柱香不到,整个广州外城就被洪水夷为平地,没有任何木石结构的房子能在这种洪水下幸存。放眼望去,珠江似一瞬间扩大了五倍,目之所及成了一片泽国,广州城墙成了堤坝。
洪水极度浑浊,混杂着大量的木头、房梁、家具等,隐约可见牛羊尸体,甚至还有棺材。
南城墙上的百姓都已呆住了,他们中不少人都是家住城外的,如果不是学员兵一定要他们搬进城里,此时的下场,恐怕和那些牛羊一样了。

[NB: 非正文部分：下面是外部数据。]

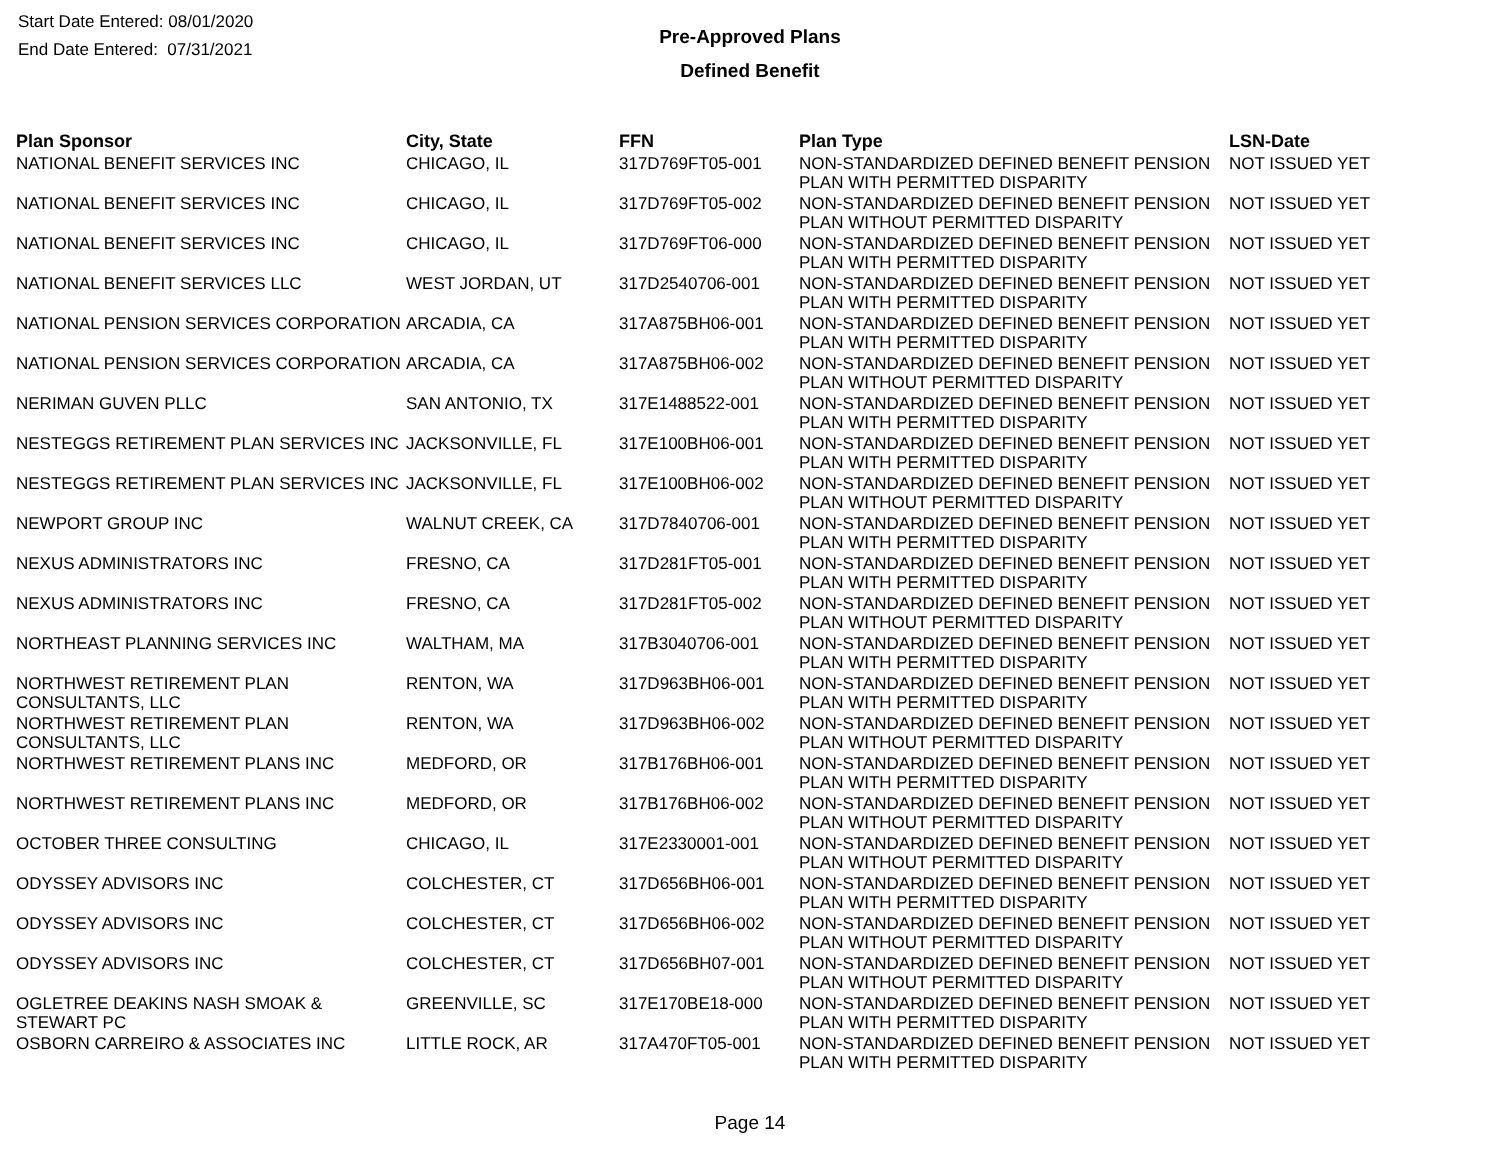Start Date Entered: 08/01/2020
End Date Entered: 07/31/2021
Pre-Approved Plans
Defined Benefit
| Plan Sponsor | City, State | FFN | Plan Type | LSN-Date |
| --- | --- | --- | --- | --- |
| NATIONAL BENEFIT SERVICES INC | CHICAGO, IL | 317D769FT05-001 | NON-STANDARDIZED DEFINED BENEFIT PENSION PLAN WITH PERMITTED DISPARITY | NOT ISSUED YET |
| NATIONAL BENEFIT SERVICES INC | CHICAGO, IL | 317D769FT05-002 | NON-STANDARDIZED DEFINED BENEFIT PENSION PLAN WITHOUT PERMITTED DISPARITY | NOT ISSUED YET |
| NATIONAL BENEFIT SERVICES INC | CHICAGO, IL | 317D769FT06-000 | NON-STANDARDIZED DEFINED BENEFIT PENSION PLAN WITH PERMITTED DISPARITY | NOT ISSUED YET |
| NATIONAL BENEFIT SERVICES LLC | WEST JORDAN, UT | 317D2540706-001 | NON-STANDARDIZED DEFINED BENEFIT PENSION PLAN WITH PERMITTED DISPARITY | NOT ISSUED YET |
| NATIONAL PENSION SERVICES CORPORATION | ARCADIA, CA | 317A875BH06-001 | NON-STANDARDIZED DEFINED BENEFIT PENSION PLAN WITH PERMITTED DISPARITY | NOT ISSUED YET |
| NATIONAL PENSION SERVICES CORPORATION | ARCADIA, CA | 317A875BH06-002 | NON-STANDARDIZED DEFINED BENEFIT PENSION PLAN WITHOUT PERMITTED DISPARITY | NOT ISSUED YET |
| NERIMAN GUVEN PLLC | SAN ANTONIO, TX | 317E1488522-001 | NON-STANDARDIZED DEFINED BENEFIT PENSION PLAN WITH PERMITTED DISPARITY | NOT ISSUED YET |
| NESTEGGS RETIREMENT PLAN SERVICES INC | JACKSONVILLE, FL | 317E100BH06-001 | NON-STANDARDIZED DEFINED BENEFIT PENSION PLAN WITH PERMITTED DISPARITY | NOT ISSUED YET |
| NESTEGGS RETIREMENT PLAN SERVICES INC | JACKSONVILLE, FL | 317E100BH06-002 | NON-STANDARDIZED DEFINED BENEFIT PENSION PLAN WITHOUT PERMITTED DISPARITY | NOT ISSUED YET |
| NEWPORT GROUP INC | WALNUT CREEK, CA | 317D7840706-001 | NON-STANDARDIZED DEFINED BENEFIT PENSION PLAN WITH PERMITTED DISPARITY | NOT ISSUED YET |
| NEXUS ADMINISTRATORS INC | FRESNO, CA | 317D281FT05-001 | NON-STANDARDIZED DEFINED BENEFIT PENSION PLAN WITH PERMITTED DISPARITY | NOT ISSUED YET |
| NEXUS ADMINISTRATORS INC | FRESNO, CA | 317D281FT05-002 | NON-STANDARDIZED DEFINED BENEFIT PENSION PLAN WITHOUT PERMITTED DISPARITY | NOT ISSUED YET |
| NORTHEAST PLANNING SERVICES INC | WALTHAM, MA | 317B3040706-001 | NON-STANDARDIZED DEFINED BENEFIT PENSION PLAN WITH PERMITTED DISPARITY | NOT ISSUED YET |
| NORTHWEST RETIREMENT PLAN CONSULTANTS, LLC | RENTON, WA | 317D963BH06-001 | NON-STANDARDIZED DEFINED BENEFIT PENSION PLAN WITH PERMITTED DISPARITY | NOT ISSUED YET |
| NORTHWEST RETIREMENT PLAN CONSULTANTS, LLC | RENTON, WA | 317D963BH06-002 | NON-STANDARDIZED DEFINED BENEFIT PENSION PLAN WITHOUT PERMITTED DISPARITY | NOT ISSUED YET |
| NORTHWEST RETIREMENT PLANS INC | MEDFORD, OR | 317B176BH06-001 | NON-STANDARDIZED DEFINED BENEFIT PENSION PLAN WITH PERMITTED DISPARITY | NOT ISSUED YET |
| NORTHWEST RETIREMENT PLANS INC | MEDFORD, OR | 317B176BH06-002 | NON-STANDARDIZED DEFINED BENEFIT PENSION PLAN WITHOUT PERMITTED DISPARITY | NOT ISSUED YET |
| OCTOBER THREE CONSULTING | CHICAGO, IL | 317E2330001-001 | NON-STANDARDIZED DEFINED BENEFIT PENSION PLAN WITHOUT PERMITTED DISPARITY | NOT ISSUED YET |
| ODYSSEY ADVISORS INC | COLCHESTER, CT | 317D656BH06-001 | NON-STANDARDIZED DEFINED BENEFIT PENSION PLAN WITH PERMITTED DISPARITY | NOT ISSUED YET |
| ODYSSEY ADVISORS INC | COLCHESTER, CT | 317D656BH06-002 | NON-STANDARDIZED DEFINED BENEFIT PENSION PLAN WITHOUT PERMITTED DISPARITY | NOT ISSUED YET |
| ODYSSEY ADVISORS INC | COLCHESTER, CT | 317D656BH07-001 | NON-STANDARDIZED DEFINED BENEFIT PENSION PLAN WITHOUT PERMITTED DISPARITY | NOT ISSUED YET |
| OGLETREE DEAKINS NASH SMOAK & STEWART PC | GREENVILLE, SC | 317E170BE18-000 | NON-STANDARDIZED DEFINED BENEFIT PENSION PLAN WITH PERMITTED DISPARITY | NOT ISSUED YET |
| OSBORN CARREIRO & ASSOCIATES INC | LITTLE ROCK, AR | 317A470FT05-001 | NON-STANDARDIZED DEFINED BENEFIT PENSION PLAN WITH PERMITTED DISPARITY | NOT ISSUED YET |
Page 14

随着洪峰到来,珠江水位暴涨,洪水以奔腾之势,瞬间倒灌进玉带濠。
湍急的水流与濠内回流水猛烈冲撞,在拐角、桥梁处形成巨大漩涡,发出惊人巨响。
六脉渠是广州城排水暗渠,另一头直接接通珠江,此时不仅不能排水,反而如趵突泉一般,向外猛地涌水,甚至将石板盖都掀了起来。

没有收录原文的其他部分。